24 ottobre 2019
Aggiornato 07:00
Manovra finanziaria

Il consiglio di Mario Monti al Ministro Gualtieri: «Bisogna limitare l'uso del contante»

L'ex Premier: «Usare la flessibilità per fare investimenti. Voto ai sedicenni? Proposta demagogica, piuttosto servirebbe una Greta del debito pubblico»

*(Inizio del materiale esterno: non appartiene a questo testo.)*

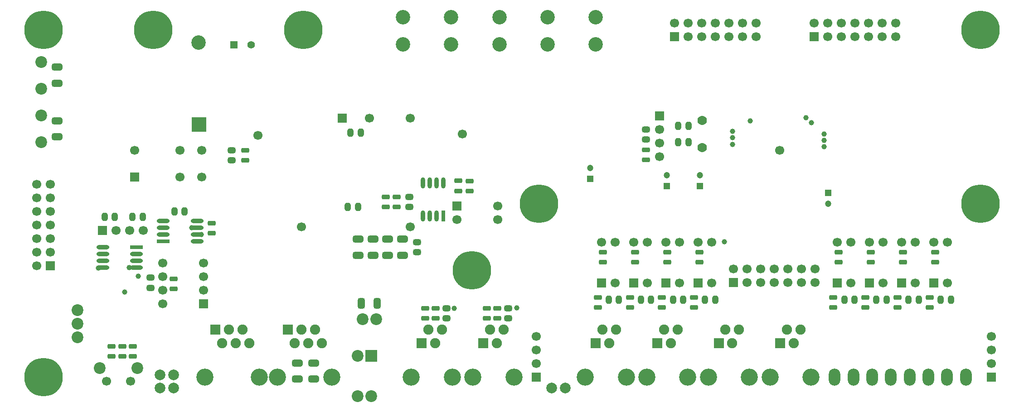
<source format=gbr>
%FSTAX42Y42*%
%MOMM*%
%SFA1B1*%

%IPPOS*%
%AMD71*
4,1,8,-0.749300,0.170180,-0.749300,-0.170180,-0.469900,-0.449580,0.469900,-0.449580,0.749300,-0.170180,0.749300,0.170180,0.469900,0.449580,-0.469900,0.449580,-0.749300,0.170180,0.0*
1,1,0.560000,-0.469900,0.170180*
1,1,0.560000,-0.469900,-0.170180*
1,1,0.560000,0.469900,-0.170180*
1,1,0.560000,0.469900,0.170180*
%
%AMD85*
4,1,8,-0.749300,0.220980,-0.749300,-0.220980,-0.419100,-0.551180,0.419100,-0.551180,0.749300,-0.220980,0.749300,0.220980,0.419100,0.551180,-0.419100,0.551180,-0.749300,0.220980,0.0*
1,1,0.660000,-0.419100,0.220980*
1,1,0.660000,-0.419100,-0.220980*
1,1,0.660000,0.419100,-0.220980*
1,1,0.660000,0.419100,0.220980*
%
%AMD86*
4,1,8,-0.220980,-0.749300,0.220980,-0.749300,0.551180,-0.419100,0.551180,0.419100,0.220980,0.749300,-0.220980,0.749300,-0.551180,0.419100,-0.551180,-0.419100,-0.220980,-0.749300,0.0*
1,1,0.660000,-0.220980,-0.419100*
1,1,0.660000,0.220980,-0.419100*
1,1,0.660000,0.220980,0.419100*
1,1,0.660000,-0.220980,0.419100*
%
%AMD87*
4,1,8,0.284480,1.000760,-0.284480,1.000760,-0.675640,0.609600,-0.675640,-0.609600,-0.284480,-1.000760,0.284480,-1.000760,0.675640,-0.609600,0.675640,0.609600,0.284480,1.000760,0.0*
1,1,0.780000,0.284480,0.609600*
1,1,0.780000,-0.284480,0.609600*
1,1,0.780000,-0.284480,-0.609600*
1,1,0.780000,0.284480,-0.609600*
%
%AMD111*
4,1,8,1.000760,-0.284480,1.000760,0.284480,0.609600,0.675640,-0.609600,0.675640,-1.000760,0.284480,-1.000760,-0.284480,-0.609600,-0.675640,0.609600,-0.675640,1.000760,-0.284480,0.0*
1,1,0.780000,0.609600,-0.284480*
1,1,0.780000,0.609600,0.284480*
1,1,0.780000,-0.609600,0.284480*
1,1,0.780000,-0.609600,-0.284480*
%
%ADD56C,0.999998*%
%ADD59C,1.199998*%
%ADD61C,1.699997*%
%ADD63R,1.699997X1.699997*%
G04~CAMADD=71~8~0.0~0.0~354.3~590.6~110.2~0.0~15~0.0~0.0~0.0~0.0~0~0.0~0.0~0.0~0.0~0~0.0~0.0~0.0~90.0~590.0~354.0*
%ADD71D71*%
%ADD72O,0.799998X2.099996*%
%ADD73R,0.799998X2.099996*%
%ADD74O,2.399995X0.799998*%
%ADD75R,2.399995X0.799998*%
G04~CAMADD=85~8~0.0~0.0~433.1~590.6~129.9~0.0~15~0.0~0.0~0.0~0.0~0~0.0~0.0~0.0~0.0~0~0.0~0.0~0.0~90.0~592.0~433.0*
%ADD85D85*%
G04~CAMADD=86~8~0.0~0.0~433.1~590.6~129.9~0.0~15~0.0~0.0~0.0~0.0~0~0.0~0.0~0.0~0.0~0~0.0~0.0~0.0~180.0~434.0~591.0*
%ADD86D86*%
G04~CAMADD=87~8~0.0~0.0~531.5~787.4~153.5~0.0~15~0.0~0.0~0.0~0.0~0~0.0~0.0~0.0~0.0~0~0.0~0.0~0.0~0.0~531.5~787.4*
%ADD87D87*%
%ADD92C,7.199986*%
%ADD93C,1.769996*%
%ADD94C,2.199996*%
%ADD95R,2.699995X2.699995*%
%ADD96C,2.699995*%
%ADD97C,1.699997*%
%ADD98R,1.699997X1.699997*%
%ADD99R,1.699997X1.699997*%
%ADD100R,1.699997X1.699997*%
%ADD101C,2.199996*%
%ADD102R,2.199996X2.199996*%
%ADD103C,1.999996*%
%ADD104R,1.199998X1.199998*%
%ADD105R,1.399997X1.399997*%
%ADD106C,1.399997*%
%ADD107O,2.199996X3.199994*%
%ADD108C,1.899996*%
%ADD109C,3.199994*%
%ADD110R,1.899996X1.899996*%
G04~CAMADD=111~8~0.0~0.0~531.5~787.4~153.5~0.0~15~0.0~0.0~0.0~0.0~0~0.0~0.0~0.0~0.0~0~0.0~0.0~0.0~270.0~788.0~532.0*
%ADD111D111*%
%LNpcb_monitoring_io-1*%
%LPD*%
G54D56*
X014579Y004309D03*
Y004429D03*
Y004549D03*
X012711Y002532D03*
X013197Y004799D03*
X008834Y001297D03*
X007671Y001294D03*
X014239Y004859D03*
X014339Y004759D03*
X012869Y004359D03*
Y004599D03*
Y004479D03*
X001769Y001892D03*
X001514Y001597D03*
X001594Y002052D03*
X001024Y002047D03*
X002764Y002794D03*
X002944Y002667D03*
G54D59*
X012261Y003777D03*
X011637D03*
X010209Y003914D03*
X014649Y003249D03*
G54D61*
X004813Y002818D03*
X006845D03*
Y00485D03*
X006083D03*
X001356Y002744D03*
X00161D03*
X001864D03*
X001624Y-000074D03*
X001174D03*
X002949Y004249D03*
X002549D03*
Y003749D03*
X002949D03*
X001699Y004249D03*
X013311Y006372D03*
Y006626D03*
X013057Y006372D03*
Y006626D03*
X012803D03*
Y006372D03*
X012549Y006626D03*
Y006372D03*
X012295Y006626D03*
Y006372D03*
X012041Y006626D03*
Y006372D03*
X011787Y006626D03*
X015911Y006372D03*
Y006626D03*
X015657Y006372D03*
Y006626D03*
X015403D03*
Y006372D03*
X015149Y006626D03*
Y006372D03*
X014895Y006626D03*
Y006372D03*
X014641Y006626D03*
Y006372D03*
X014387Y006626D03*
X000127Y003611D03*
X-000127D03*
X000127Y003357D03*
X-000127D03*
Y003103D03*
X000127D03*
X-000127Y002849D03*
X000127D03*
X-000127Y002595D03*
X000127D03*
X-000127Y002341D03*
X000127D03*
X-000127Y002087D03*
X012887Y002026D03*
X013141D03*
X013395D03*
X013649D03*
X013903D03*
X014157D03*
X014411D03*
Y001772D03*
X013903D03*
X013395D03*
X013141D03*
X013649D03*
X014157D03*
X017699Y000762D03*
Y000508D03*
Y000254D03*
X011504Y004127D03*
Y004381D03*
Y004635D03*
X009199Y000762D03*
Y000508D03*
Y000254D03*
X003999Y004524D03*
X007824Y004549D03*
X013749Y004249D03*
G54D63*
X001102Y002744D03*
X011787Y006372D03*
X014387D03*
X012887Y001772D03*
G54D71*
X011249Y004254D03*
Y004064D03*
X001667Y000579D03*
Y000389D03*
X001267Y000579D03*
Y000389D03*
X001467Y000579D03*
Y000389D03*
X003137Y002884D03*
Y002694D03*
X002429Y001652D03*
Y001842D03*
X016549Y001304D03*
Y001494D03*
X016649Y002344D03*
Y002154D03*
X015949Y001304D03*
Y001494D03*
X016049Y002344D03*
Y002154D03*
X015349Y001304D03*
Y001494D03*
X015449Y002344D03*
Y002154D03*
X014749Y001304D03*
Y001494D03*
X014849Y002344D03*
Y002154D03*
X012149Y001304D03*
Y001494D03*
X012249Y002344D03*
Y002154D03*
X008474Y001104D03*
Y001294D03*
X007324Y001104D03*
Y001294D03*
X011549Y001304D03*
Y001494D03*
X008274Y001104D03*
Y001294D03*
X007124Y001104D03*
Y001294D03*
X011649Y002344D03*
Y002154D03*
X010949Y001304D03*
Y001494D03*
X011049Y002344D03*
Y002154D03*
X010349Y001304D03*
Y001494D03*
X010449Y002344D03*
Y002154D03*
X006589Y003374D03*
Y003184D03*
X006389Y003374D03*
Y003184D03*
X007747Y003674D03*
Y003484D03*
X007952Y003482D03*
Y003671D03*
X003764Y004059D03*
Y004249D03*
G54D72*
X007084Y003634D03*
X00721D03*
X007338D03*
X007464D03*
X007084Y003014D03*
X00721D03*
X007338D03*
G54D73*
X007464Y003014D03*
G54D74*
X001107Y002049D03*
Y002176D03*
Y002303D03*
Y00243D03*
X001737Y002049D03*
Y002176D03*
Y002303D03*
X002864Y002921D03*
Y002794D03*
Y002667D03*
Y00254D03*
X002234Y002921D03*
Y002794D03*
Y002667D03*
G54D75*
X001737Y00243D03*
X002234Y00254D03*
G54D85*
X011249Y004634D03*
Y004445D03*
X001994Y001862D03*
Y001672D03*
X008674Y001104D03*
Y001294D03*
X007524Y001104D03*
Y001294D03*
X006974Y002337D03*
Y002526D03*
X006827Y003374D03*
Y003184D03*
X003514Y004249D03*
Y004059D03*
G54D86*
X005732Y004572D03*
X005921D03*
X005679Y003184D03*
X005869D03*
X002444Y003104D03*
X002634D03*
X016944Y001449D03*
X016754D03*
X016344D03*
X016154D03*
X015744D03*
X015554D03*
X015144D03*
X014954D03*
X012044Y004399D03*
X011854D03*
X012044Y004699D03*
X011854D03*
X012544Y001449D03*
X012354D03*
X011944D03*
X011754D03*
X011344D03*
X011154D03*
X010744D03*
X010554D03*
X001139Y002997D03*
X001329D03*
X001659D03*
X001849D03*
G54D87*
X006232Y001387D03*
X005932D03*
G54D92*
X007999Y001999D03*
X0Y006499D03*
Y0D03*
X017499Y003249D03*
Y006499D03*
X002049D03*
X004849D03*
X009249Y003249D03*
G54D93*
X012299Y004803D03*
Y004295D03*
G54D94*
X000629Y000752D03*
Y001006D03*
Y001259D03*
X006209Y001084D03*
X005954D03*
G54D95*
X002899Y004729D03*
G54D96*
X002894Y006261D03*
X010312Y006738D03*
Y00623D03*
X008512Y006738D03*
Y00623D03*
X007612Y006738D03*
Y00623D03*
X009412Y006738D03*
Y00623D03*
X006712Y006738D03*
Y00623D03*
G54D97*
X002228Y00214D03*
Y001886D03*
Y001632D03*
Y001378D03*
X00299Y00214D03*
Y001886D03*
Y001632D03*
X016877Y002525D03*
X016623D03*
X016877Y001763D03*
X016276Y00253D03*
X016022D03*
X016276Y001768D03*
X015676Y00253D03*
X015422D03*
X015676Y001768D03*
X015076Y00253D03*
X014822D03*
X015076Y001768D03*
X012476Y00253D03*
X012222D03*
X012476Y001768D03*
X011876Y00253D03*
X011622D03*
X011876Y001768D03*
X011276Y00253D03*
X011022D03*
X011276Y001768D03*
X010676Y00253D03*
X010422D03*
X010676Y001768D03*
X00848Y002947D03*
Y003201D03*
X007718Y002947D03*
G54D98*
X00299Y001378D03*
X007718Y003201D03*
G54D99*
X016623Y001763D03*
X016022Y001768D03*
X015422D03*
X014822D03*
X012222D03*
X011622D03*
X011022D03*
X010422D03*
G54D100*
X005575Y00485D03*
X001699Y003749D03*
X000127Y002087D03*
X017699Y0D03*
X011504Y004889D03*
X009199Y0D03*
G54D101*
X001049Y000174D03*
X001749D03*
X005867Y-000355D03*
X006121D03*
X005867Y000405D03*
X-000049Y004399D03*
Y004899D03*
Y005399D03*
Y005899D03*
G54D102*
X006121Y000405D03*
G54D103*
X002426Y000049D03*
X002172D03*
X002426Y-000199D03*
X002172D03*
X009746Y-000202D03*
X009492D03*
G54D104*
X012261Y003577D03*
X011637D03*
X010209Y003714D03*
X014649Y003449D03*
G54D105*
X003552Y006216D03*
G54D106*
X003876Y006216D03*
G54D107*
X017224Y0D03*
X016874D03*
X016524D03*
X016174D03*
X015824D03*
X015474D03*
X015124D03*
X014774D03*
G54D108*
X014139Y000893D03*
X014012Y00064D03*
X013886Y000893D03*
X012735D03*
X012862Y00064D03*
X012989Y000893D03*
X011839D03*
X011713Y00064D03*
X011585Y000893D03*
X010435D03*
X010563Y00064D03*
X010689Y000893D03*
X00744Y000894D03*
X007313Y00064D03*
X007186Y000894D03*
X008336D03*
X008463Y00064D03*
X00859Y000894D03*
X005192Y00064D03*
X005065Y000894D03*
X004684Y00064D03*
X004938D03*
X004811Y000894D03*
X003839Y00064D03*
X003712Y000894D03*
X003331Y00064D03*
X003585D03*
X003458Y000894D03*
G54D109*
X013566Y000004D03*
X014332D03*
X013182D03*
X012416D03*
X011266D03*
X012032D03*
X010882D03*
X010116D03*
X006866Y000005D03*
X007632D03*
X008782D03*
X008016D03*
X004366D03*
X005382D03*
X003014D03*
X00403D03*
G54D110*
X013759Y00064D03*
X012609D03*
X011459D03*
X010309D03*
X007059D03*
X008209D03*
X004557Y000894D03*
X003204D03*
G54D111*
X005044Y-000034D03*
Y000264D03*
X004737Y-000029D03*
Y000269D03*
X006149Y002282D03*
Y002582D03*
X005874Y002282D03*
Y002582D03*
X006699Y002282D03*
Y002582D03*
X006424Y002282D03*
Y002582D03*
X000249Y005499D03*
Y005799D03*
Y004499D03*
Y004799D03*
M02*
</source>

L'ex Presidente del Consiglio, Mario Monti
L'ex Presidente del Consiglio, Mario Monti ANSA

ROMA - «Ho molta fiducia nel ministro Gualtieri, penso che questo sia solo un assaggio di ciò che stanno elaborando al Mef». Quello illustrato finora «è un impianto molto tradizionale e che non cerca di rimediare ad alcuni grossi errori che il governo precedente ha fatto». Lo ha detto l'ex premier Mario Monti, ospite di Circo Massimo su Radio Capital. Nell'intervista a «In mezz'ora», su Rai3, Gualtieri ha anche detto che stiamo pagando «i conti del Papeete»: «Il governo gialloverde ha indubbiamente messo il carico, a cominciare dall'aumento dello spread. E sinteticamente si può chiamare conto del Papeete. Però - sottolinea l'ex premier - i governanti italiani, spero con qualche eccezione, nel corso di decenni hanno fatto come se si fossero trovati al Papeete in prossimità di cubiste».

«Usare la flessibilità per fare investimenti»

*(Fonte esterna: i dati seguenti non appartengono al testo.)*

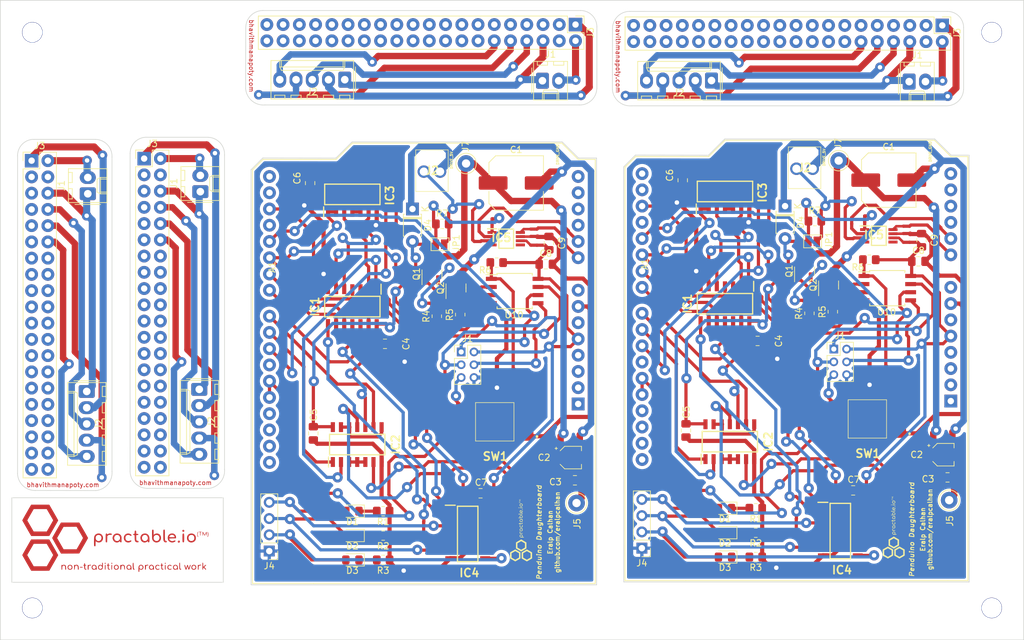
<source format=kicad_pcb>
(kicad_pcb (version 20211014) (generator pcbnew)

  (general
    (thickness 1.6)
  )

  (paper "A4")
  (layers
    (0 "F.Cu" signal)
    (31 "B.Cu" signal)
    (32 "B.Adhes" user "B.Adhesive")
    (33 "F.Adhes" user "F.Adhesive")
    (34 "B.Paste" user)
    (35 "F.Paste" user)
    (36 "B.SilkS" user "B.Silkscreen")
    (37 "F.SilkS" user "F.Silkscreen")
    (38 "B.Mask" user)
    (39 "F.Mask" user)
    (40 "Dwgs.User" user "User.Drawings")
    (41 "Cmts.User" user "User.Comments")
    (42 "Eco1.User" user "User.Eco1")
    (43 "Eco2.User" user "User.Eco2")
    (44 "Edge.Cuts" user)
    (45 "Margin" user)
    (46 "B.CrtYd" user "B.Courtyard")
    (47 "F.CrtYd" user "F.Courtyard")
    (48 "B.Fab" user)
    (49 "F.Fab" user)
    (50 "User.1" user)
    (51 "User.2" user)
    (52 "User.3" user)
    (53 "User.4" user)
    (54 "User.5" user)
    (55 "User.6" user)
    (56 "User.7" user)
    (57 "User.8" user)
    (58 "User.9" user)
  )

  (setup
    (pad_to_mask_clearance 0)
    (pcbplotparams
      (layerselection 0x0001000_7ffffffe)
      (disableapertmacros false)
      (usegerberextensions false)
      (usegerberattributes true)
      (usegerberadvancedattributes true)
      (creategerberjobfile true)
      (svguseinch false)
      (svgprecision 6)
      (excludeedgelayer true)
      (plotframeref false)
      (viasonmask false)
      (mode 1)
      (useauxorigin false)
      (hpglpennumber 1)
      (hpglpenspeed 20)
      (hpglpendiameter 15.000000)
      (dxfpolygonmode true)
      (dxfimperialunits true)
      (dxfusepcbnewfont true)
      (psnegative false)
      (psa4output false)
      (plotreference true)
      (plotvalue true)
      (plotinvisibletext false)
      (sketchpadsonfab false)
      (subtractmaskfromsilk false)
      (outputformat 1)
      (mirror false)
      (drillshape 0)
      (scaleselection 1)
      (outputdirectory "C:/Users/mcalhan/Documents/GitHub/RemoteLabs_Supervisor_PCB/Interns_PCBs/Intern_PCB_FAB/")
    )
  )

  (net 0 "")

  (footprint "Diode_THT:D_T-1_P5.08mm_Horizontal" (layer "F.Cu") (at 198.006 81.625439 -90))

  (footprint "Resistor_SMD:R_0805_2012Metric_Pad1.20x1.40mm_HandSolder" (layer "F.Cu") (at 152.9205 90.458))

  (footprint "ICPINS:SOIC127P600X175-14N" (layer "F.Cu") (at 148.386 132.876))

  (footprint "NetTie:NetTie-2_SMD_Pad0.5mm" (layer "F.Cu") (at 216.982 85.912839))

  (footprint "ICPINS:SOIC127P600X175-14N" (layer "F.Cu") (at 130.352 97.3375 -90))

  (footprint "LED_SMD:LED_0805_2012Metric_Pad1.15x1.40mm_HandSolder" (layer "F.Cu") (at 130.361 129.32 180))

  (footprint "000_Graphics_Immo:practactable.io_text_30x11_SM" (layer "F.Cu") (at 93.17 133.58))

  (footprint "Connector_Molex:Molex_KK-254_AE-6410-02A_1x02_P2.54mm_Vertical" (layer "F.Cu") (at 106.58504 79.36896 90))

  (footprint "000_Graphics_Immo:practactable.io_text_10x4" (layer "F.Cu") (at 215.024 131.917439 90))

  (footprint "Connector_Molex:Molex_KK-254_AE-6410-02A_1x02_P2.54mm_Vertical" (layer "F.Cu") (at 217.41 62.16))

  (footprint "Connector_PinHeader_2.00mm:PinHeader_2x03_P2.00mm_Vertical" (layer "F.Cu") (at 205.626 103.977439))

  (footprint "Connector_PinHeader_2.54mm:PinHeader_1x04_P2.54mm_Vertical" (layer "F.Cu") (at 175.616 135.105439 180))

  (footprint "Resistor_SMD:R_0805_2012Metric_Pad1.20x1.40mm_HandSolder" (layer "F.Cu") (at 135.171 136.94 180))

  (footprint "Connector_Molex:Molex_KK-254_AE-6410-05A_1x05_P2.54mm_Vertical" (layer "F.Cu") (at 106.41904 110.27496 -90))

  (footprint "Resistor_SMD:R_0805_2012Metric_Pad1.20x1.40mm_HandSolder" (layer "F.Cu") (at 135.171 133.13 180))

  (footprint "Resistor_SMD:R_0805_2012Metric_Pad1.20x1.40mm_HandSolder" (layer "F.Cu") (at 193.427 132.679439 180))

  (footprint "Connector_Molex:Molex_KK-254_AE-6410-05A_1x05_P2.54mm_Vertical" (layer "F.Cu") (at 129.165111 61.85956 180))

  (footprint "Capacitor_SMD:CP_Elec_3x5.3" (layer "F.Cu") (at 222.668 120.487439))

  (footprint "ICPINS:SOIC127P600X175-14N" (layer "F.Cu") (at 189.37 118.455439 90))

  (footprint "Capacitor_SMD:C_Elec_8x10.2" (layer "F.Cu") (at 214.218 77.561439))

  (footprint "NetTie:NetTie-2_SMD_Pad0.5mm" (layer "F.Cu") (at 216.982 84.769839))

  (footprint "ICPINS:SOIC127P600X175-14N" (layer "F.Cu")
    (tedit 0) (tstamp 3823585c-f93c-4ad0-89a4-f46c1e134594)
    (at 188.608 96.886939 -90)
    (descr "SOIC-14 NB CASE751A-03 ISSUE K")
    (tags "Integrated Circuit")
    (property "Arrow Part Number" "CD74HC08QM96EP")
    (property "Arrow Price/Stock" "https://www.arrow.com/en/products/cd74hc08qm96ep/texas-instruments?region=nac")
    (property "Description" "Enhanced Product Quadruple 2-Input Positive-And Gates")
    (property "Height" "1.75")
    (property "Manufacturer_Name" "Texas Instruments")
    (property "Manufacturer_Part_Number" "CD74HC08QM96EP")
    (property "Mouser Part Number" "595-CD74HC08QM96EP")
    (property "Mouser Price/Stock" "https://www.mouser.co.uk/ProductDetail/Texas-Instruments/CD74HC08QM96EP?qs=HTr%252BoA4jRimGfHL8uqrZHA%3D%3D")
    (property "Sheetfile" "LED_Circuit.kicad_sch")
    (property "Sheetname" "LED_Circit")
    (attr smd)
    (fp_text reference "IC1" (at 0 5.8539 -270) (layer "F.SilkS")
      (effects (font (size 1.27 1.27) (thickness 0.254)))
      (tstamp cd46bb60-bcb8-42a8-ba0a-2a1f63d337d6)
    )
    (fp_text value "AND GATES" (at 0 0 -270) (layer "F.SilkS") hide
      (effects (font (size 1.27 1.27) (thickness 0.254)))
      (tstamp 2bae5723-c552-4598-8a18-5e48e2df430e)
    )
    (fp_text user "${REFERENCE}" (at 0 0 -270) (layer "F.Fab")
      (effects (font (size 1.27 1.27) (thickness 0.254)))
      (tstamp 4d064478-7356-4c34-97cc-dd71aa46ea2d)
    )
    (fp_line (start -1.6 -4.325) (end 1.6 -4.325) (layer "F.SilkS") (width 0.2) (tstamp 1ef46889-0c3c-4e15-a0ec-6fd75caa75cc))
    (fp_line (start 1.6 -4.325) (end 1.6 4.325) (layer "F.SilkS") (width 0.2) (tstamp 639423e4-1a29-485c-b04d-812dd2c7e8a9))
    (fp_line (start -1.6 4.325) (end -1.6 -4.325) (layer "F.SilkS") (width 0.2) (tstamp a0a2ae44-149c-41ba-a385-8907745511be))
    (fp_line (start 1.6 4.325) (end -1.6 4.325) (layer "F.SilkS") (width 0.2) (tstamp de8d501e-3072-48af-bb42-3d0b62e26c95))
    (fp_line (start -3.5 -4.485) (end -1.95 -4.485) (layer "F.SilkS") (width 0.2) (tstamp ea67d42a-aa67-4da7-9aee-5ff7484c82a0))
    (fp_line (start -3.75 4.625) (end -3.75 -4.625) (layer "F.CrtYd") (width 0.05) (tstamp 0f6b5fec-6184-450e-b455-5b346297b11f))
    (fp_line (start 3.75 4.625) (end -3.75 4.625) (layer "F.CrtYd") (width 0.05) (tstamp a1246382-1f42-410f-8fe8-ea0772a1ae56))
    (fp_line (start 3.75 -4.625) (end 3.75 4.625) (layer "F.CrtYd") (width 0.05) (tstamp f2ee654d-332c-45b1-a0d8-acfe6e94fd2d))
    (fp_line (start -3.75 -4.625) (end 3.75 -4.625) (layer "F.CrtYd") (width 0.05) (tstamp ffd1eaaf-7ab8-431d-b1a1-33570056479b))
    (fp_line (start 1.95 -4.325) (end 1.95 4.325) (layer "F.Fab") (width 0.1) (tstamp 09756c8f-f374-45ff-8d53-b0b1e5417fef))
    (fp_line (start -1.95 -3.055) (end -0.68 -4.325) (layer "F.Fab") (width 0.1) (tstamp 60212fc1-1dc2-4aed-9a37-0be1dcbbc1a7))
    (fp_line (start -1.95 4.325) (end -1.95 -4.325) (layer "F.Fab") (width 0.1) (tstamp ac92cf75-ae80-4b42-b3af-cd5236536356))
    (fp_line (start -1.95 -4.325) (end 1.95 -4.325) (layer "F.Fab") (width 0.1) (tstamp b913fb1c-e948-4a4a-af46-41cf06182229))
    (fp_line (start 1.95 4.325) (end -1.95 4.325) (layer "F.Fab") (width 0.1) (tstamp e9d3e971-c58d-43ba-bc34-52efffa586e4))
    (pad "1" smd rect locked (at -2.725 -3.81) (size 0.65 1.55) (layers "F.Cu" "F.Paste" "F.Mask")
      (pinfunction "1A") (pintype "passive") (tstamp 49bddf10-4f05-4da2-8f08-1f39df3cd351))
    (pad "2" smd rect locked (at -2.725 -2.54) (size 0.65 1.55) (layers "F.Cu" "F.Paste" "F.Mask")
      (pinfunction "1B") (pintype "passive") (tstamp 17c81cba-eda9-463c-b516-e84686f45808))
    (pad "3" smd rect locked (at -2.725 -1.27) (size 0.65 1.55) (layers "F.Cu" "F.Paste" "F.Mask")
      (pinfunction "1Y") (pintype "passive") (tstamp 6bd39f31-9d27-480b-ad8e-f765723b4286))
    (pad "4" smd rect locked (at -2.725 0) (size 0.65 1.55) (layers "F.Cu" "F.Paste" "F.Mask")
      (pinfunction "2A") (pintype "passive") (tstamp fc9c9165-dbfd-435c-a606-ec65b929ade0))
    (pad "5" smd rect locked (at -2.725 1.27) (size 0.65 1.55) (layers "F.Cu" "F.Paste" "F.Mask")
      (pinfunction "2B") (pintype "passive") (tstamp cedb0b38-d80a-495b-bd52-32497c9bde35))
    (pad "6" smd rect locked (at -2.725 2.54) (size 0.65 1.55) (layers "F.Cu" "F.Paste" "F.Mask")
      (pinfunction "2Y") (pintype "passive") (tstamp d86bde0d-dded-49dd-9e77-f3e56c03e005))
    (pad "7" smd rect locked (at -2.725 3.81) (size 0.65 1.55) (layers "F.Cu" "F.Paste" "F.Mask")
      (pinfunction "GND") (pintype "passive") (tstamp 4bd3bafe-cea0-42d0-8709-c2163ec66d1d))
    (pad "8" smd rect locked (at 2.725 3.81) (size 0.65 1.55) (layers "F.Cu" "F.Paste" "F.Mask")
      (pinfunction "3Y") (pintype "passive") (tstamp 9207dbd8-29fd-41e6-9441-ab5d34a6f4b7))
    (pad "9" smd rect locked (at 2.725 2.54) (size 0.65 1.55) (layers "F.Cu" "F.Paste" "F.Mask")
      (pinfunction "3A") (pintype "passive") (tstamp bd7c2729-b8a6-479b-9c6c-04aa79443c57))
    (pad "10" smd rect locked (at 2.725 1.27) (size 0.65 1.55) (layers "F.Cu" "F.Paste" "F.Mask")
      (pinfunction "3B") (pintype "passive") (tstamp d4745077-7c7b-404b-8257-19690c4b4da2))
    (pad "11" smd rect locked (at 2.725 0) (size 0.65 1.55) (layers "F.Cu" "F.Paste" "F.Mask")
... [921562 chars truncated]
</source>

L'Italia sta facendo un errore credendo che oggi in Europa sarà tutto più semplice? «Sì, credo sia un errore, ma conoscete la mia tesi: anche supponendo che l'Italia possa ottenere più flessibilità, resta una cosa che va contro i giovani. Se la flessibilità viene usata per fare veri investimenti, ai giovani fa bene - spiega Monti - se viene presentata come una vittoria del Paese rispetto all'Europa ma va a finire tutta o quasi in spesa corrente o di redistribuzione, succede che l'Italia, autorizzata dall'Ue, aumenta il proprio debito pubblico a fronte di spese magari giuste socialmente ma non produttive di maggiore occupazione e reddito in futuro. Dio ci guardi da un'eccessiva simpatia per la flessibilità. E penso che il commissario Gentiloni incontrerà dei limiti, per fortuna, alla flessibilità, mentre ha tra le sue competenze quella della fiscalità, che è fondamentale, anche a vantaggio dell'Italia, per cercare di portare un po' avanti il discorso dell'armonizzazione fiscale».

«Limitare l'uso del contante»

A proposito di fisco, per combattere l'evasione il governo pensa a incentivare i pagamenti in moneta elettronica, per fare in modo che si preferiscano al contante: per il senatore a vita si tratta di «una via forse concettualmente apprezzabile ma macchinosa. Prima di pensare a meccanismi così delicati e sofisticati, chissà poi con quali effetti, ci sarebbe la misura un po' rozza che è relativa al limite dell'uso del contante. Lì bisognerebbe intervenire in maniera più severa. Benissimo andare a cercare di creare un conflitto di interessi tra compratori e venditori su un rivolo di miliardi di transazioni piccolissime, ma se cominciamo a essere più restrittivi sull'uso del contante, almeno su operazioni più grandicelle, qualche vantaggio ci sarebbe. E del resto - conclude Monti - anche le considerazioni che fa la Banca d'Italia e l'autorità contro il riciclaggio del denaro sporco sottolineano sempre che bisognerebbe che il tetto sul contante fosse piuttosto basso».

«In disaccordo con Letta su voto a sedicenni»

In un'intervista a Repubblica, l'ex premier Enrico Letta ha proposto di allargare il voto ai sedicenni. «Per una volta sono del parere opposto a quello di Letta. Il nostro è un Paese che gestisce le proprie politiche contro i giovani, non sono convinto che dando il voto ai sedicenni questo cambierebbe», ribatte a Circo Massimo, su Radio Capital, il senatore Mario Monti. «Mi sembra leggermente demagogico cavarsela dicendo che dobbiamo mettere di più i giovani al centro delle politiche quindi bisogna farli votare. Do più importanza alla prima parte della frase», aggiunge Monti, per il quale «bisogna fare politiche youth-friendly più che dare loro il contentino del voto e continuare a fare politiche che li sfavoriscono». I giovani, ricorda ancora il senatore a vita, crescono «sotto due ipoteche: quella ecologico-ambientale, che vale dappertutto, e quella del debito, che vale per alcuni Paesi. Per questo serve inventarsi una Greta del debito pubblico. Bisognerebbe», conclude con una battuta, «far ringiovanire e femminilizzare il professor Carlo Cottarelli».